Cette mesure de recalage est une mesure de court terme. Bien d'autres, plus structurelles, peuvent être envisagées :
– tout d'abord, encourager la montée en gamme pour se différencier d'un certain nombre de pays concurrents. Beaucoup a été fait en ce sens ces dernières années : triplement du crédit d'impôt recherche, développement des pôles de compétitivité et, plus récemment, lancement du programme « investissements d'avenir ». Mais pour qu'elle fasse sentir ses effets sur les investissements des entreprises, une telle politique devrait gagner en lisibilité. En outre, il conviendrait de ne pas s'en tenir à la recherche « amont », mais de développer aussi l'innovation de façon à favoriser l'implantation d'activités manufacturières en France. On pourrait également envisager des mesures complémentaires en faveur de secteurs émergents dynamiques tels que les biotechnologies, les technologies vertes et certaines technologies de l'information ;
– accompagner les entreprises locales, comme savent le faire nos pays concurrents, dans trois domaines : pour l'exportation, en incitant davantage les petites et moyennes entreprises et les entreprises de taille intermédiaire à se lancer ; pour l'excellence opérationnelle, ou Lean Management ; pour « l'image qualité » des produits et des services car la qualité, qui se traduit dans le prix qu'accepte de payer le client, est un facteur de différenciation de notre pays par rapport à l'Allemagne ;
– accélérer la diffusion des technologies de l'information, notamment dans les services. La France investit plutôt moins que les autres pays de l'Organisation pour la coopération et le développement économiques (OCDE) dans ces technologies, ce qui se traduit par des gains de compétitivité moindres. Plus généralement, il convient d'accélérer la diffusion de l'innovation dans notre appareil productif, car c'est un facteur de compétitivité et de productivité ;
– renforcer la concurrence, en particulier dans les services, en s'appuyant sur la directive « Services » et sur la loi de modernisation de l'économie ;
– faciliter les financements sur fonds propres. À cet effet, les entreprises peuvent déjà recourir au Fonds stratégique d'investissement et à son volet France Investissement destiné notamment à développer le capital risque et le capital développement, mais aussi sur des mesures fiscales comme la mesure dite « Madelin » et la mesure « ISFPME ». Ce sont des outils d'autant plus utiles que l'une de nos grandes différences avec l'Allemagne, s'agissant de la structure des échanges commerciaux, tient à la faible place des entreprises de taille moyenne ou intermédiaire ;
– favoriser le travail en filière – car les Français sont par nature individualistes – en encourageant les coopérations de moyen et long termes et en évitant de se focaliser sur le seul facteur prix.

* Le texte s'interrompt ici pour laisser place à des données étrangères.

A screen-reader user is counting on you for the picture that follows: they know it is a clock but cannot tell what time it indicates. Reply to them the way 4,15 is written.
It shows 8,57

Travailler en filière permet de structurer des offres qui ne peuvent être le fait d'acteurs isolés, et pour lesquelles il convient d'additionner les capacités de donneur d'ordre et de fournisseur ;
– enfin, améliorer la formation et son adéquation aux besoins de l'économie en développant l'alternance, en multipliant les interactions entre les entreprises et l'éducation nationale et en veillant à la qualité de l'orientation. Dans un certain nombre de métiers, le décalage entre les besoins et l'offre constitue encore un frein à la croissance et à l'activité économique.